Cautionary Statement Regarding Forward-Looking Statements
Certain statements contained in the solicitation materials are forward-looking statements including, but not limited to, statements that are predications of or indicate future events, trends, plans or objectives. Undue reliance should not be placed on such statements because, by their nature, they are subject to known and unknown risks and uncertainties. Forward-looking statements are not guarantees of future performance or activities and are subject to many risks and uncertainties. Due to such risks and uncertainties, actual events or results or actual performance may differ materially from those reflected or contemplated in such forward-looking statements. Forward-looking statements can be identified by the use of the future tense or other forward-looking words such as “believe,” “expect,” “anticipate,” “intend,” “plan,” “estimate,” “should,” “may,” “will,” “objective,” “projection,” “forecast,” “continue,” “strategy,” “position” or the negative of those terms or other variations of them or by comparable terminology. All forward-looking statements address matters that involve risks and uncertainties, many of which are beyond the Participants’ control. Accordingly, there are or will be important factors that could cause actual results to differ materially from those indicated in such statements and, therefore, you should not place undue reliance on any such statements.
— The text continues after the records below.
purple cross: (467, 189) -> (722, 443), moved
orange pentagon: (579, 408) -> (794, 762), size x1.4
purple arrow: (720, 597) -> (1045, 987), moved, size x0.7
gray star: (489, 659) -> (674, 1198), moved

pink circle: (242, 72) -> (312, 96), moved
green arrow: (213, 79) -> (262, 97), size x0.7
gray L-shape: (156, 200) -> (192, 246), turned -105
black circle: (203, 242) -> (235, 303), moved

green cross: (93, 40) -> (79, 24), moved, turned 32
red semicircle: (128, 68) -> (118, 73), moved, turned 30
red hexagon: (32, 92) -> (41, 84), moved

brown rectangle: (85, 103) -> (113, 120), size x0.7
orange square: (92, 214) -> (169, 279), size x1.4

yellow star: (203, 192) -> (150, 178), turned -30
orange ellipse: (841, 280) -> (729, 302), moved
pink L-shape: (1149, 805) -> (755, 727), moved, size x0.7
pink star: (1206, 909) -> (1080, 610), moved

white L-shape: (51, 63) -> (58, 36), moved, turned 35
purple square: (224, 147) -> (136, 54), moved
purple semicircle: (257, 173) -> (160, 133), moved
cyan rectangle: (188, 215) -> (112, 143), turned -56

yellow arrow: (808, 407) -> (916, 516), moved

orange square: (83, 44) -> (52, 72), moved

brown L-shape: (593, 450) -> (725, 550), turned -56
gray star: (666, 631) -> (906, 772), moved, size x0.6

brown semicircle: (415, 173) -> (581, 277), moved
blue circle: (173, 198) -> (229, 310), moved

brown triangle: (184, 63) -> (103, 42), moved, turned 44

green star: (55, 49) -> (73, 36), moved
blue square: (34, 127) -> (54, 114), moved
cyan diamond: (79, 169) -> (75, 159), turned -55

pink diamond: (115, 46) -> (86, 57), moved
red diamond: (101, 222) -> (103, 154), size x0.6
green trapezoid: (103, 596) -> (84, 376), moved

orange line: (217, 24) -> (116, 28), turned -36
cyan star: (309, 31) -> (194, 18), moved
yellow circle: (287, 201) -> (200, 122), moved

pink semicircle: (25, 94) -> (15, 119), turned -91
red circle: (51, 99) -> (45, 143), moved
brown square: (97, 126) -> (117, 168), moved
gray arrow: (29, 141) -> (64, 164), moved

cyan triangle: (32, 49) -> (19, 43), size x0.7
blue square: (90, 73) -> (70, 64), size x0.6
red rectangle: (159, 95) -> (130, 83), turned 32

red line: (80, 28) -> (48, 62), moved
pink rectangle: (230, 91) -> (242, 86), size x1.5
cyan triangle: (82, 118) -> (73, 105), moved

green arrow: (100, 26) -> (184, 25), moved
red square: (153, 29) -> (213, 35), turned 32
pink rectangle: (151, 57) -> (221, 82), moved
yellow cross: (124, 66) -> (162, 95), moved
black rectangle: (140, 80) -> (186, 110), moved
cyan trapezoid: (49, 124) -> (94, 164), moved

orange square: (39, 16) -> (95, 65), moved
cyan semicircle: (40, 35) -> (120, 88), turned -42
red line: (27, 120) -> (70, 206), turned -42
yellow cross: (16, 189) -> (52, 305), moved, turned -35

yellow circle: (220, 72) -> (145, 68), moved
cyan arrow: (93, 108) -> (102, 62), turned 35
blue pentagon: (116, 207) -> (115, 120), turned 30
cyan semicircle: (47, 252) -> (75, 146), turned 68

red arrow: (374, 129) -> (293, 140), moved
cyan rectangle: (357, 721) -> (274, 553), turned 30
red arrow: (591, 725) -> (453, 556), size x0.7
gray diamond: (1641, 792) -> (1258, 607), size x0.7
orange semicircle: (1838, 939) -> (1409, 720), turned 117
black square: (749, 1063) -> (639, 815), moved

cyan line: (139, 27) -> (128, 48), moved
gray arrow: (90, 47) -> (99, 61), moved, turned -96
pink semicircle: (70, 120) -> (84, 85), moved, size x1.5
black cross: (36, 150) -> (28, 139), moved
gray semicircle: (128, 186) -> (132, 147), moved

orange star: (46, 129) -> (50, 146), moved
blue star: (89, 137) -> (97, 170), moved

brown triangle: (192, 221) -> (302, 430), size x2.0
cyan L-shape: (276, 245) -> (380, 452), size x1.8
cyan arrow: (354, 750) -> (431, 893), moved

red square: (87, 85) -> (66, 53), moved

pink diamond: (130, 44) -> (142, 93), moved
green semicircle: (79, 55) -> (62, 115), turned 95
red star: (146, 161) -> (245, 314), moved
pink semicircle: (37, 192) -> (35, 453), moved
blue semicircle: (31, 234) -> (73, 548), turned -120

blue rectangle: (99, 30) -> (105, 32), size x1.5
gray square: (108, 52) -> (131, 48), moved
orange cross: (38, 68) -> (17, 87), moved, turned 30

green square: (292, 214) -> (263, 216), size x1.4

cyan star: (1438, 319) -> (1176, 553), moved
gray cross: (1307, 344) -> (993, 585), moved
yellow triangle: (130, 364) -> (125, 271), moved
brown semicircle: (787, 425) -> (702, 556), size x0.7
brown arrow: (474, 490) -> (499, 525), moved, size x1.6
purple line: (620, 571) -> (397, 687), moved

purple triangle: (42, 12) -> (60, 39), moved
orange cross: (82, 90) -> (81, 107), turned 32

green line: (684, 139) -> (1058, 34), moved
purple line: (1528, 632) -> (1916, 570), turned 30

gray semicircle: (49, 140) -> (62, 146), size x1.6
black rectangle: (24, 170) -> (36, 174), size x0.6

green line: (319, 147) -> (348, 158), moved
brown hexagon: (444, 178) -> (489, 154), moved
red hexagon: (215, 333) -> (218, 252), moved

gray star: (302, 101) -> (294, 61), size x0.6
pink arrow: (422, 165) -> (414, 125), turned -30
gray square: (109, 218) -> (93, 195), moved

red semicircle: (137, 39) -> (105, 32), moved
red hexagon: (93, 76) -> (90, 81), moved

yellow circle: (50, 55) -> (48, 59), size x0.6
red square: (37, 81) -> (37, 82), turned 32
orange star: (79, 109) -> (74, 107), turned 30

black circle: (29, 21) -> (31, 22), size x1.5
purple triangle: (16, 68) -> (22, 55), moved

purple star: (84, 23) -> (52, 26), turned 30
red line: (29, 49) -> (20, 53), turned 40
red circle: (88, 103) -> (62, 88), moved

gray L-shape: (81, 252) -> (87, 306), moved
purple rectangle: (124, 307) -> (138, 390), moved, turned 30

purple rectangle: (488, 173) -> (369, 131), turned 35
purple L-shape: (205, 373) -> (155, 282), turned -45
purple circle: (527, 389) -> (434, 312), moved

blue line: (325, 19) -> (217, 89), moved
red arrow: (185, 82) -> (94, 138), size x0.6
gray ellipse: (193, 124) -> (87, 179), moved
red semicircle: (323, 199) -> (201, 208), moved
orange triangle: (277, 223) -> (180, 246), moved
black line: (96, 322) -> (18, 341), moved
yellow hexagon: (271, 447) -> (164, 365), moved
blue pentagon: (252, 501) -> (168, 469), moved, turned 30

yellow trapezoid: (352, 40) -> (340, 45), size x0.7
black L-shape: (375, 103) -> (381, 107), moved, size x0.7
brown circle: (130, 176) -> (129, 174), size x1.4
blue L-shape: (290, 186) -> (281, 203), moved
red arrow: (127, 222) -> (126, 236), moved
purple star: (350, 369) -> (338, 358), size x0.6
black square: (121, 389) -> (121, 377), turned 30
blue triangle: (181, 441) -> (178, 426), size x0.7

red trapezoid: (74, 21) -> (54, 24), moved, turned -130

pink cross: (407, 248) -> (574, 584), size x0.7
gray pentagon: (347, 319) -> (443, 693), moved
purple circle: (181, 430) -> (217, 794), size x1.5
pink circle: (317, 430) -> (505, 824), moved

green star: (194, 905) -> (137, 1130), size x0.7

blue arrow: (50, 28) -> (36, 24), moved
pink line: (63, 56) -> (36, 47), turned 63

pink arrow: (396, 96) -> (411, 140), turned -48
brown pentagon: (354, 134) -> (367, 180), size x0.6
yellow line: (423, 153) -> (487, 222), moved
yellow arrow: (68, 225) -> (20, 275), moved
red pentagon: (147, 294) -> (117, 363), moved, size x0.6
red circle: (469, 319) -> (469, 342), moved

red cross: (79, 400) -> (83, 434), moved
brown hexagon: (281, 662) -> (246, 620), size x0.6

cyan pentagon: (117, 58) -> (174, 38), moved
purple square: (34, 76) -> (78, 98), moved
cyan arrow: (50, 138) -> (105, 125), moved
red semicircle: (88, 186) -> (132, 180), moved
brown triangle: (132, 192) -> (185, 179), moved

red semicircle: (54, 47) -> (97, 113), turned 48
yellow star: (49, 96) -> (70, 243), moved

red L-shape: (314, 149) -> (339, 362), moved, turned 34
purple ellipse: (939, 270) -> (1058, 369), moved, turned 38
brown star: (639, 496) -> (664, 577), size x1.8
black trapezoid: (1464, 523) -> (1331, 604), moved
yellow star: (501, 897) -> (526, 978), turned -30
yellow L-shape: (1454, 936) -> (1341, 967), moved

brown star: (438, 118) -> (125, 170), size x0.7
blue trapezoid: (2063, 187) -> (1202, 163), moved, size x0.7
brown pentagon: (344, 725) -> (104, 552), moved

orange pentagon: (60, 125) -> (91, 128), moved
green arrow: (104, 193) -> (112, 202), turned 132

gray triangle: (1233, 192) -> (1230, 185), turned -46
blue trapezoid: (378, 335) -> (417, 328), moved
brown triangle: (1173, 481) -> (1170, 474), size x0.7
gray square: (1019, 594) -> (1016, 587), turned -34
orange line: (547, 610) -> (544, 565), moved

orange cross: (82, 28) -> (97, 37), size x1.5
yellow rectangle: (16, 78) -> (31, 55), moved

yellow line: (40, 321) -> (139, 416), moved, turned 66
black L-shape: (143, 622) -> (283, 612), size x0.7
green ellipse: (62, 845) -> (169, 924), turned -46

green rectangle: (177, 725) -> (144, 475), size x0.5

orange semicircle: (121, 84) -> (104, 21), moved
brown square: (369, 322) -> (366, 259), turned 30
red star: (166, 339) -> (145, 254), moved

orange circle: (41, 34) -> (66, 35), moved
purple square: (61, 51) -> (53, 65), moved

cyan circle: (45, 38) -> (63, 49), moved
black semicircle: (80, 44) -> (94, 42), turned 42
Important factors that could cause actual results to differ materially from the expectations set forth herein include, among other things, the factors identified in the Company’s public filings. Such forward-looking statements should therefore be construed in light of such factors, and the Participants are under no obligation, and expressly disclaim any intention or obligation, to update or revise any forward-looking statements, whether as a result of new information, future events or otherwise, except as required by law.